Why a Resolution?

The exploitation and use of animals is a key driver of the triple environmental crises of biodiversity loss, climate change and pollution, as well as the emergence of the current global COVID-19 pandemic.

 

Why is a Resolution Needed?

The Sustainable Development Agenda set out in UN General Assembly Resolution 70/1 envisaged a world in which “humanity lives in harmony with nature and in which wildlife and other living species are protected”. However, dedicated action to protect animals and their welfare in the UN policy process has been insufficient to date, with devastating consequences for biodiversity loss, climate change, pollution and global public and environmental health.

The existential threat for nature, animals and humans from the triple environmental crises of biodiversity loss, climate change and pollution, compounded by the devastating economic and social impacts of COVID-19, and the understanding that the main drivers of these planetary/environmental crises include those that relate to human action which impacts negatively on animal welfare calls for the urgent need to fundamentally reorientate our relationship with animals from one of exploitation to one of promoting their welfare.

The urgency to protect animals and their welfare was underscored in the 2019 Global Sustainable Development Report (GSDR) which highlighted animal welfare as a key issue to be specifically addressed by the UN system, as well as the 2021 High Level Political Forum (HLPF) Ministerial Declaration (paragraph 36), in which UN Member States called for “increased ambition and urgency of action to protect wildlife and other living species”.

Objective of the Resolution

The UNEP Medium-Term Strategy and Programme of Work rest on the recognition of the existence of three planetary crises –biodiversity loss, climate change and pollution – which “put us at risk of irreversibly changing our relationship with the natural world”. The strategy further aims to address an associated fourth crisis, namely the emergence of pandemic zoonotic disease.
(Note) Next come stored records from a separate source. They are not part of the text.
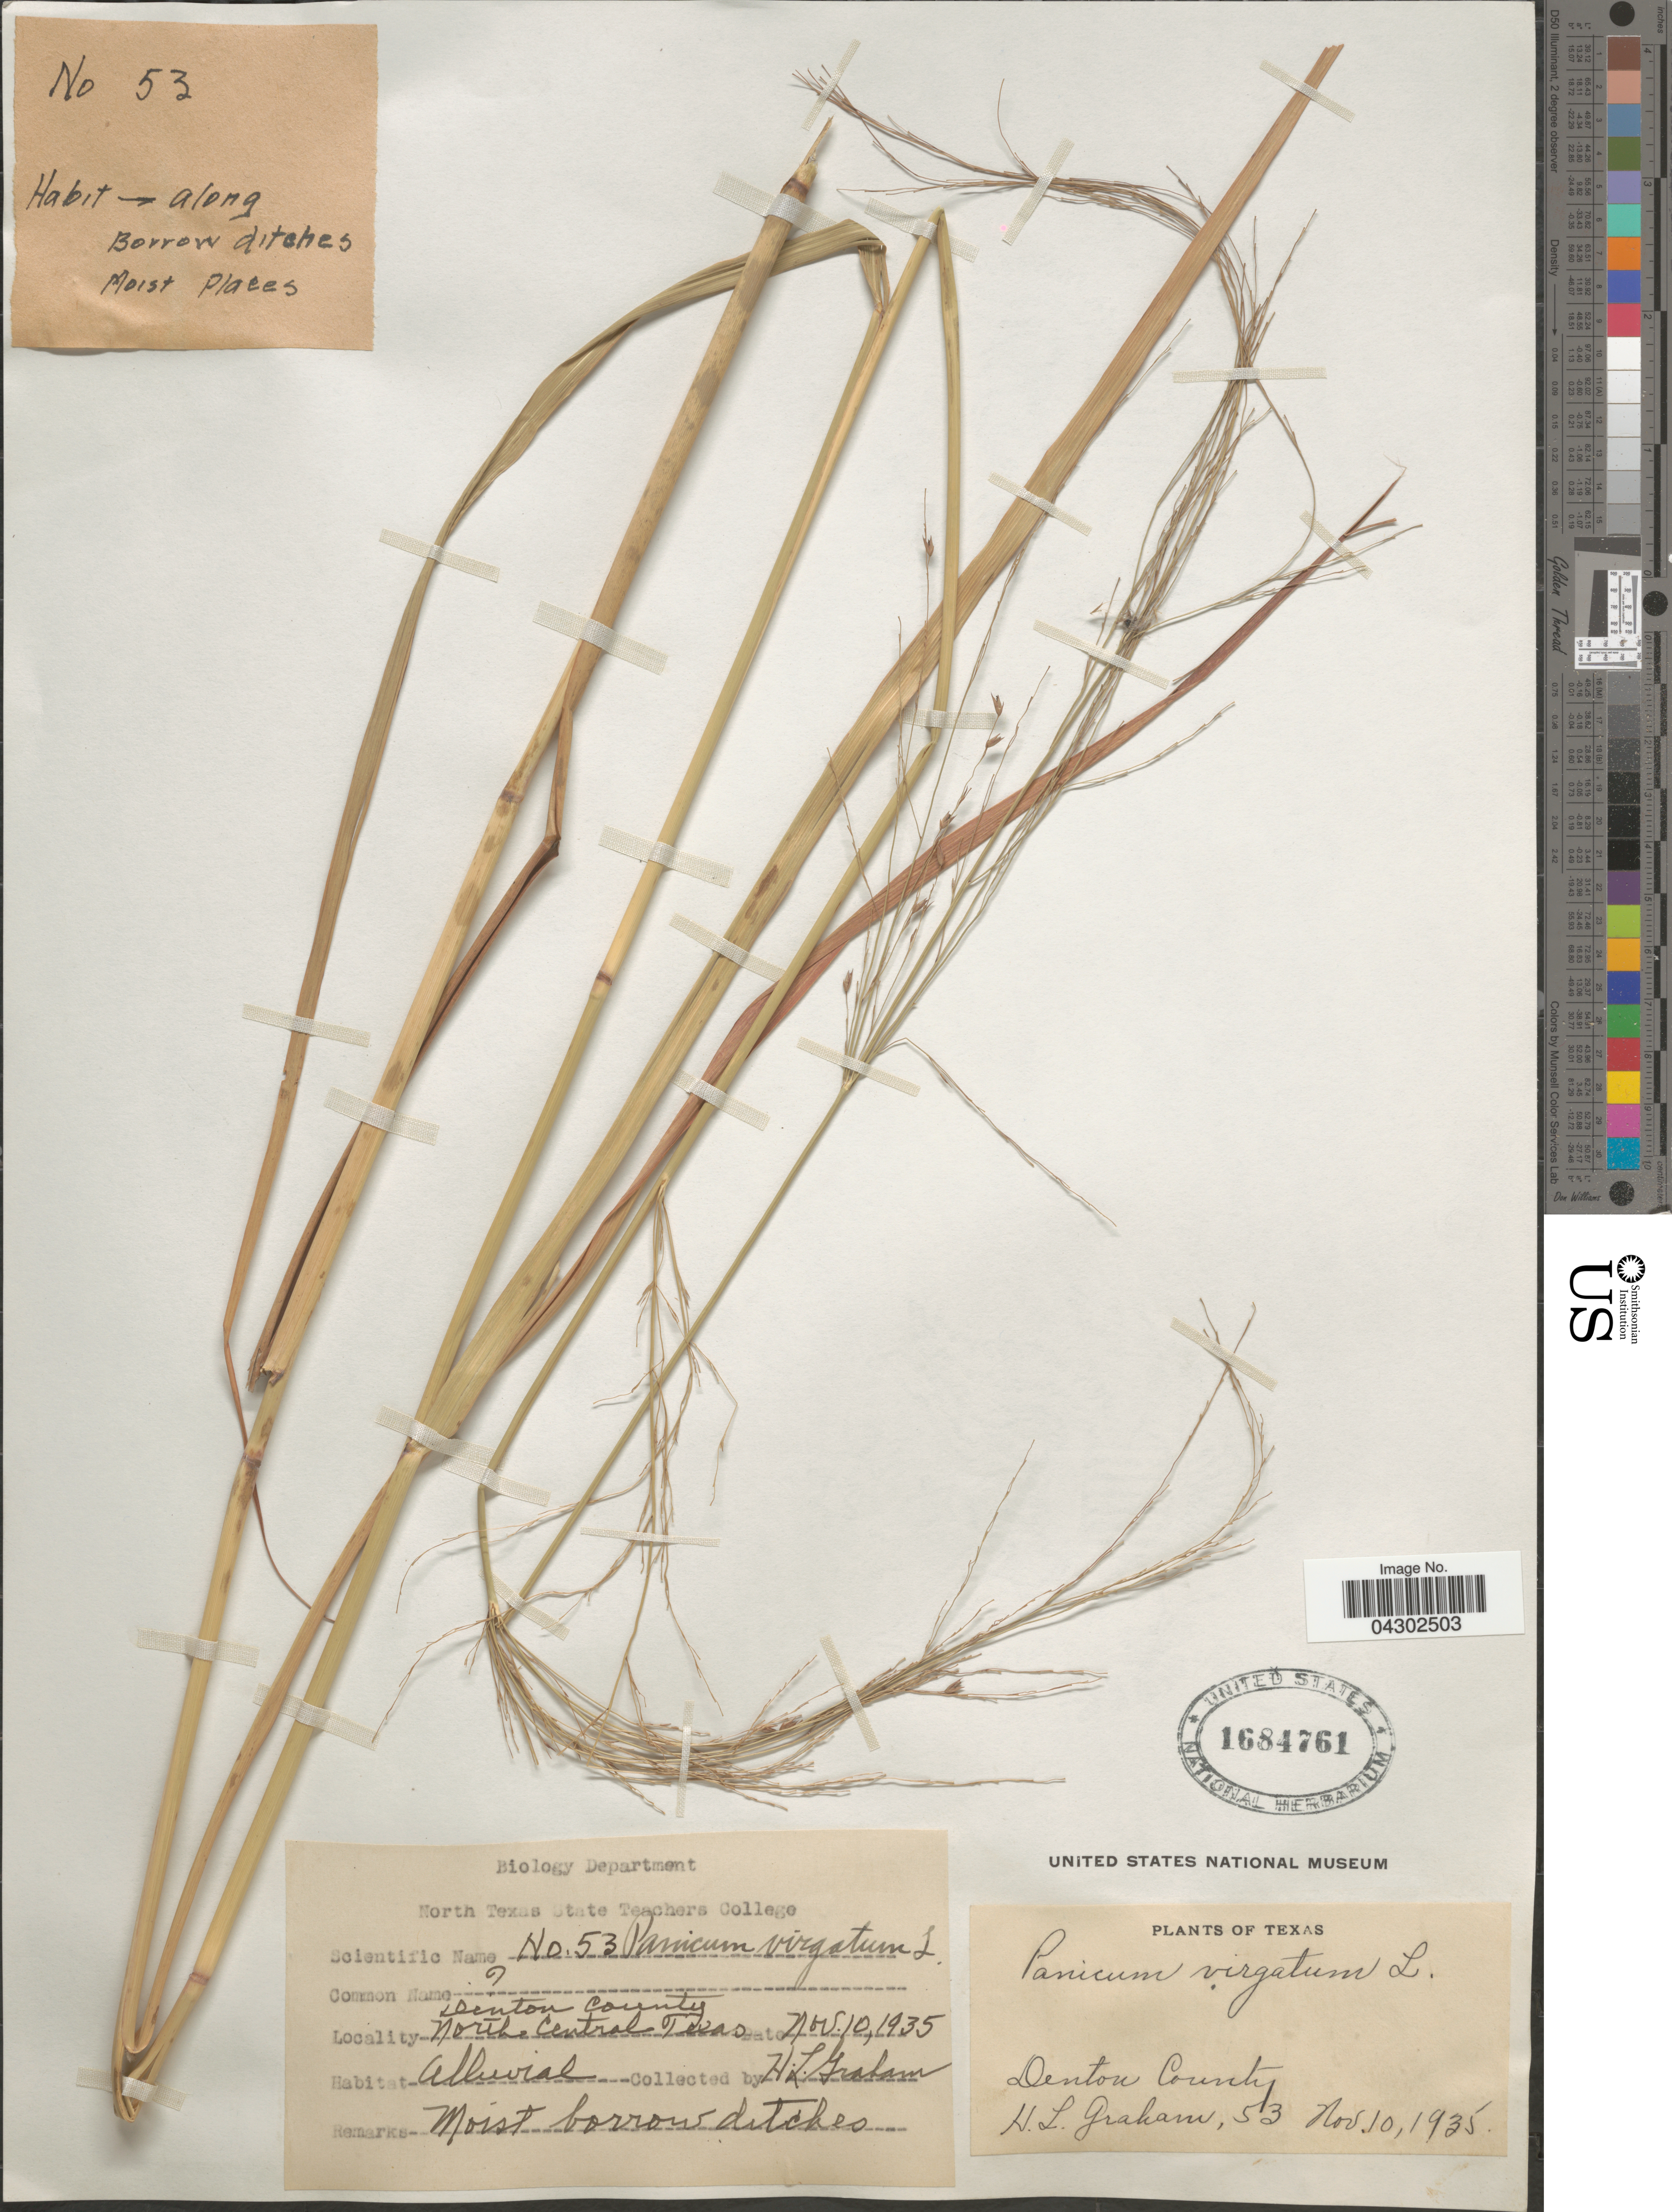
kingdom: Plantae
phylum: Tracheophyta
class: Liliopsida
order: Poales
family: Poaceae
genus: Panicum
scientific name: Panicum virgatum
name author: L.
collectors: H. L. Graham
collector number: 53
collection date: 1935-11-10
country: United States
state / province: Texas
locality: Denton County. North Central Texas.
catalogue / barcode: US 1684761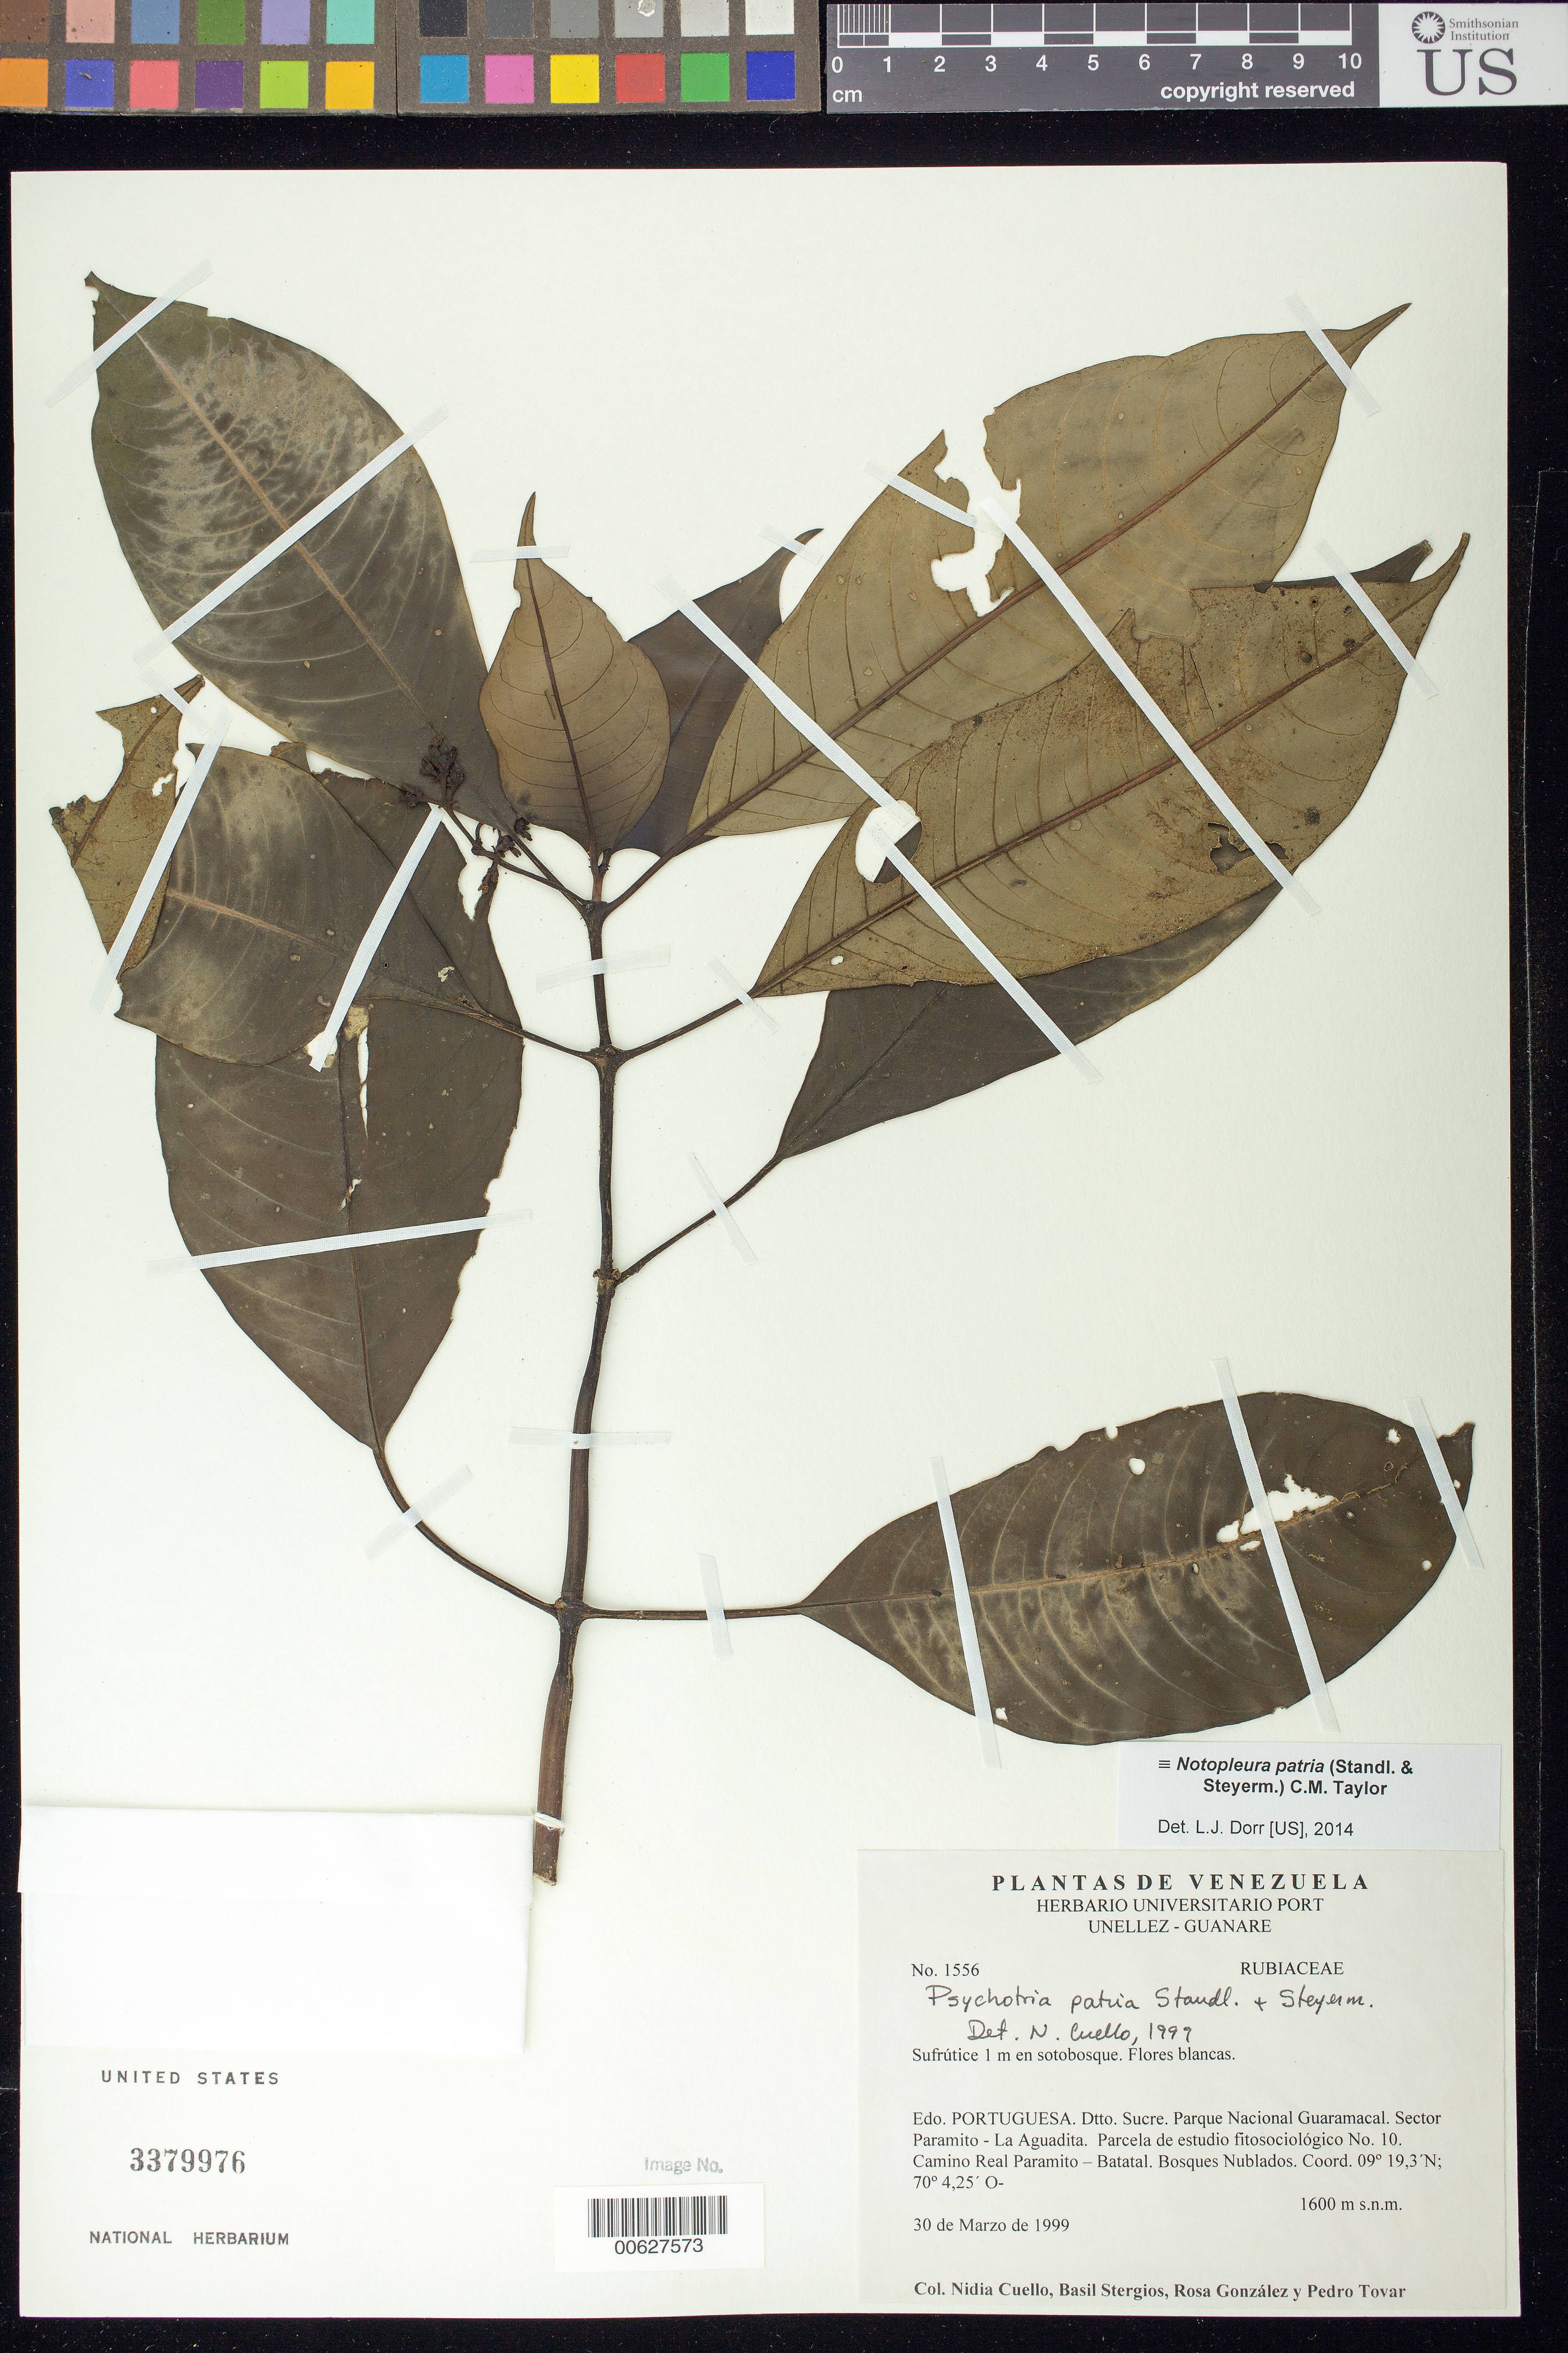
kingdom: Plantae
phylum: Tracheophyta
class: Magnoliopsida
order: Gentianales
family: Rubiaceae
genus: Notopleura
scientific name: Notopleura patria var. patria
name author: (Standl. & Steyerm.) C.M. Taylor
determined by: Dorr, L. J., (BOT), Smithsonian Institution - National Museum of Natural History (UNITED STATES)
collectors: N. L. Cuello, B. G. Stergios, R. González & P. Tovar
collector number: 1556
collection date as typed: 30 Mar 1999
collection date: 1999-03-30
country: Venezuela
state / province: Portuguesa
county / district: Sucre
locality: Parque Nacional Guaramacal. Sector Paramito - La Aguadita. Camino Real Paramito - Batatal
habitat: Bosques nublados. En sotobosque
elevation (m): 1600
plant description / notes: PORT, US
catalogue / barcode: US 3379976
Given that human actions that have a negative impact on animal health and welfare are identified as the critical drivers of biodiversity loss and zoonotic disease emergence and contribute significantly to climate change and environmental pollution, it follows that improving animal welfare must be fully incorporated into the UNEP Programme of Work in an integrated manner and deliver actions that are needed to reshape our consumption and production patterns towards sustainability.

To do so, as a first step, UNEP should take action to undertake a thorough analysis of the nexus between animal welfare, the environment and sustainable development to develop a greater understanding of how improving animal welfare can assist UNEP in delivering on its mandate and on in its efforts to strengthen action for Nature to achieve the Sustainable Development Goals. Such an analysis should include examining the causal relationship that exists between improving animal welfare and mitigating the drivers of biodiversity loss, climate change, pollution and pandemic disease emergence.